DreamArts Stages Musical Adaptation of TWENTYFOUR SEVEN, Now thru Sept 7
DreamArts, the charity which creates opportunities for young people across inner London to learn through the creative arts, has announced that their next major project will be an adaptation of film director Shane Meadows' award-winning film TwentyFour Seven. Rehearsals begin on 5 August, climaxing with six performances from today 3 to Saturday 7 September at the stunning 230-seat Embassy Theatre at Central.
Described by The Guardian as 'the most powerful British storyteller of his generation', Shane Meadows (This Is England, Dead Man's Shoe's) attracts both critical and popular praise. Twentyfour Seven tells the story of an eccentric man (played by Bob Hoskins in the film) trying to help local youths from a rough estate to find some purpose and direction in their lives by starting up a boxing club. Bringing Shane's work to the stage for the first time will be theatre director Nathan Curry (associate director of The Bush Theatre and Greenwich and Docklands International Festival and director of award-winning ensemble Tangled Feet).
TwentyFour Seven is being developed into a dynamic musical involving a company of 30 talented but disadvantaged young people. They will be involved at every level -onstage and behind the scenes - learning from and performing alongside leading professionals. The project will take place over the summer at The Royal Central School of Speech and Drama, one of the UK's leading creative conservatoires, climaxing in September 2013 with six performances for an audience primarily of young people attending theatre for the first time.

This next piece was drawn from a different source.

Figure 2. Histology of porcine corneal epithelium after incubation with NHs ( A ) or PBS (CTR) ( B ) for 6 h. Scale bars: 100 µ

For 12 years our Street 2 Stage new musical programme has been a stepping stone for hundreds of young people from social and ethnic backgrounds severely underrepresented in the creative industries. Street 2 Stage is free to take part in, and 16-25 year olds are empowered to do everything - from lighting and sound to marketing, choreography and design. This not only gives them strong creative skills, it also builds their confidence, teamwork, communication and leadership, and they can receive a nationally recognized qualification for their achievements as well as support to access further training and employment.
Street 2 Stage has achieved critical acclaim and strong educational outcomes, performing at venues that include The Royal Opera House Linbury Theatre. Described by critic Michael Coveney as 'hugely ambitious [with] fantastically eclectic scores', they have high creative values, fuse contemporary music, and tell stories dealing with young people's lives in a compelling and theatrical way, building a new generation of audiences.

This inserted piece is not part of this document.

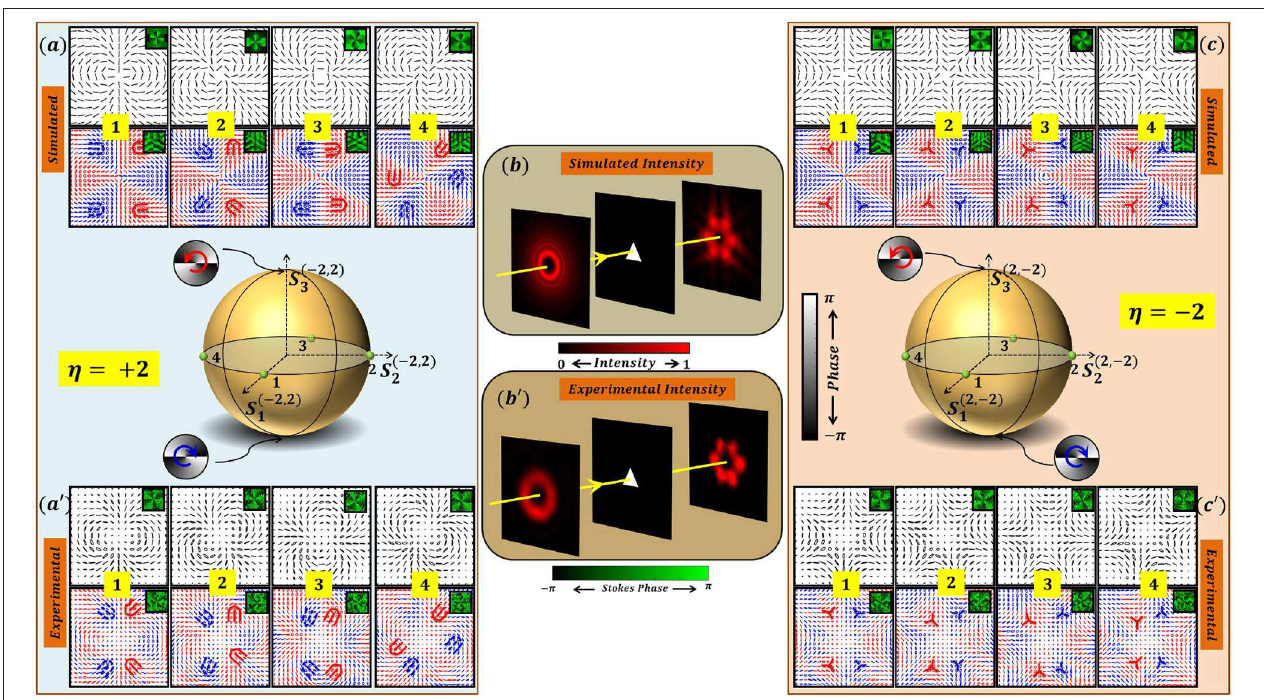
FIGURE 15 | Intensity degeneracy in the diffraction patterns of V-point beam with index | η | = 2 through a triangular aperture. Figures in left column: Input (first row) and diffraction (second row) field SOPs— (a) simulated and (a ′ ) experimental; Center column: (b) Simulated and (b ′ ) experimental schematic of the setup with input intensity, aperture, and diffracted intensity. Figures in the right column: Input (first row) and diffraction (second row) field SOPs—simulated (c) and experimental (c ′ ) ; In the center of the left and right column a HOPS is shown with numbers indicating the beams being diffracted, i.e., input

DreamArts Special Projects are underpinned by the principles of empowerment, participation and peer education. Recruitment policies emphasise 'experience is not as important as commitment and enthusiasm' and 70% will be taking part for the first time. It increases involvement from those who otherwise couldn't afford such an opportunity, and 65% are from Black Minority Ethnic backgrounds. Young people are targeted via DreamArts' strong referral network of youth provisions in Westminster and neighbouring boroughs, and schools serving severely deprived areas. Young people take creative autonomy at all levels including research, planning, delivery and evaluation. Participants develop creative skills within a professional company environment, mentored and supported by a staff team of leading youth arts and creative professionals. Support includes career and training advice and an accredited Arts Award for their achievements, with 92% of last years participants stating that they now aspire to a career in the arts. It also develops transferable personal and social skills, including teamwork, self-confidence, flexibility and communication.